● STORED ROWS:

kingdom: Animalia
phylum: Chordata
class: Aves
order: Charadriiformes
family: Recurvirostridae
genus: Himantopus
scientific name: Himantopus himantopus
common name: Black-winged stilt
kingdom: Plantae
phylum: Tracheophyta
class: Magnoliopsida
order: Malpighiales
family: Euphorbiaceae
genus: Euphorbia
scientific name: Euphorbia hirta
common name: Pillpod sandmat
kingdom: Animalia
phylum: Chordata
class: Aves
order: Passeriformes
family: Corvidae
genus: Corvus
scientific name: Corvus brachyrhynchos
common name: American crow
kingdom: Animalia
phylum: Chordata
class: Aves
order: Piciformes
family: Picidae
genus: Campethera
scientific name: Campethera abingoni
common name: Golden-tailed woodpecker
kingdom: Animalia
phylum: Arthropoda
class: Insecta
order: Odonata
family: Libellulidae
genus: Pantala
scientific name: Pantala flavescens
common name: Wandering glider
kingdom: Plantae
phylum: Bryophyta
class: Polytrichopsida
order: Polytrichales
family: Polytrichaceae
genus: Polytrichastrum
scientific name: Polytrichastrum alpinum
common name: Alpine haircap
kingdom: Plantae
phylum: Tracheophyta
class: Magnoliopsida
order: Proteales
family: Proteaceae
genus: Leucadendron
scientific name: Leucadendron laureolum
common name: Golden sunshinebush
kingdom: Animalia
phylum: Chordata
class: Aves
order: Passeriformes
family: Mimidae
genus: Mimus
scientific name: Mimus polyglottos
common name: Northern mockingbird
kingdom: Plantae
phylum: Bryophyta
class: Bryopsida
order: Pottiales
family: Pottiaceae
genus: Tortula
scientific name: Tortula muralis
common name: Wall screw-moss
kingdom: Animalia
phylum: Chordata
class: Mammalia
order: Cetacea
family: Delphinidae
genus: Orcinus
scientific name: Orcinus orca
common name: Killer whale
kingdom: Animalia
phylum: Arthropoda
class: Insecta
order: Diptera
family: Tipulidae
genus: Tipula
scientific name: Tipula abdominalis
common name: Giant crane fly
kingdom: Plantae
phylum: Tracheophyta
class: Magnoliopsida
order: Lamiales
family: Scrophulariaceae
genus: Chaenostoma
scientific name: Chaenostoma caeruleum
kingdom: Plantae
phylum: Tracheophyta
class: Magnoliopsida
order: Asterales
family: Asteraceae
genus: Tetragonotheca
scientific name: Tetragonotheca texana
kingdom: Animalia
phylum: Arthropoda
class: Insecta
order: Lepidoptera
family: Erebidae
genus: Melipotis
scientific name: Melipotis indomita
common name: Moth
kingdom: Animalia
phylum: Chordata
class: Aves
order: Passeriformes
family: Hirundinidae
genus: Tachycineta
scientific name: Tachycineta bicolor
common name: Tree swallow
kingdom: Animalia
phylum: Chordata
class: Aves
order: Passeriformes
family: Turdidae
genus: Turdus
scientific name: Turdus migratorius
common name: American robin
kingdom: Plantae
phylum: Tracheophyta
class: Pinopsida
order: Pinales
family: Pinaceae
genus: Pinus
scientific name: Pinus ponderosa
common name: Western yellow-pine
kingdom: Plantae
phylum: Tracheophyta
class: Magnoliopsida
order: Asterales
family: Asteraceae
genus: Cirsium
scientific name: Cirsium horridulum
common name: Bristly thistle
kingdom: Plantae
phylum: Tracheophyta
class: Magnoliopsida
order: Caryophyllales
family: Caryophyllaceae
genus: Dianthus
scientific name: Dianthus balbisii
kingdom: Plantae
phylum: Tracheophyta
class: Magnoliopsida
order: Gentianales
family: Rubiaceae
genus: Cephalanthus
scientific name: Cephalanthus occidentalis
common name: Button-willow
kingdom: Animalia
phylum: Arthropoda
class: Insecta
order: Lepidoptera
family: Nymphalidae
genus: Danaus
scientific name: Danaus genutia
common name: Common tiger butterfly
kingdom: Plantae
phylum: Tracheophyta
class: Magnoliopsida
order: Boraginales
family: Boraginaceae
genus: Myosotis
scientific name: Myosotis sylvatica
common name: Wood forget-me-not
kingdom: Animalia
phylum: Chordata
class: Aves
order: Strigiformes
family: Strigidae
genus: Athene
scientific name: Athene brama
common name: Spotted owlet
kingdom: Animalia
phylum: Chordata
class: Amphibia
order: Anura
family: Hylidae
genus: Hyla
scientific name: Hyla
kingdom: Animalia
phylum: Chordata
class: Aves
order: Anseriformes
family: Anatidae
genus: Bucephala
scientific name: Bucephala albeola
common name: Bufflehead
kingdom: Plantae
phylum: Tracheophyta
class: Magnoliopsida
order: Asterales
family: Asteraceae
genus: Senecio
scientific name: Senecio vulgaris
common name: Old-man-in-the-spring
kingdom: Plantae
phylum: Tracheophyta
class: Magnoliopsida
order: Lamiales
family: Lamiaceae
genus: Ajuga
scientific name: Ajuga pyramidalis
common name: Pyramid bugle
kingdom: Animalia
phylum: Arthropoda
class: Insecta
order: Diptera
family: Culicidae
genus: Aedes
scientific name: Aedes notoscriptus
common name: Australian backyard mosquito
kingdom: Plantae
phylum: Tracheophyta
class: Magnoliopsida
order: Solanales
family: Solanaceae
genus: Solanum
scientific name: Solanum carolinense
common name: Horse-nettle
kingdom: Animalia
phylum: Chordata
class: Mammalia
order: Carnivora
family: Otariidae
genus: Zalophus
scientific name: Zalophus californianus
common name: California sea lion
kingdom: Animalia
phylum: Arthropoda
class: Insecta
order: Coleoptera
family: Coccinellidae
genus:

● AIM:
Transcribe the lines word for word, beginning with the first line and continuing through the line containing "genus: Campethera", with both ends included.

● RESULT OF THIS EXERCISE:
kingdom: Animalia
phylum: Chordata
class: Aves
order: Charadriiformes
family: Recurvirostridae
genus: Himantopus
scientific name: Himantopus himantopus
common name: Black-winged stilt
kingdom: Plantae
phylum: Tracheophyta
class: Magnoliopsida
order: Malpighiales
family: Euphorbiaceae
genus: Euphorbia
scientific name: Euphorbia hirta
common name: Pillpod sandmat
kingdom: Animalia
phylum: Chordata
class: Aves
order: Passeriformes
family: Corvidae
genus: Corvus
scientific name: Corvus brachyrhynchos
common name: American crow
kingdom: Animalia
phylum: Chordata
class: Aves
order: Piciformes
family: Picidae
genus: Campethera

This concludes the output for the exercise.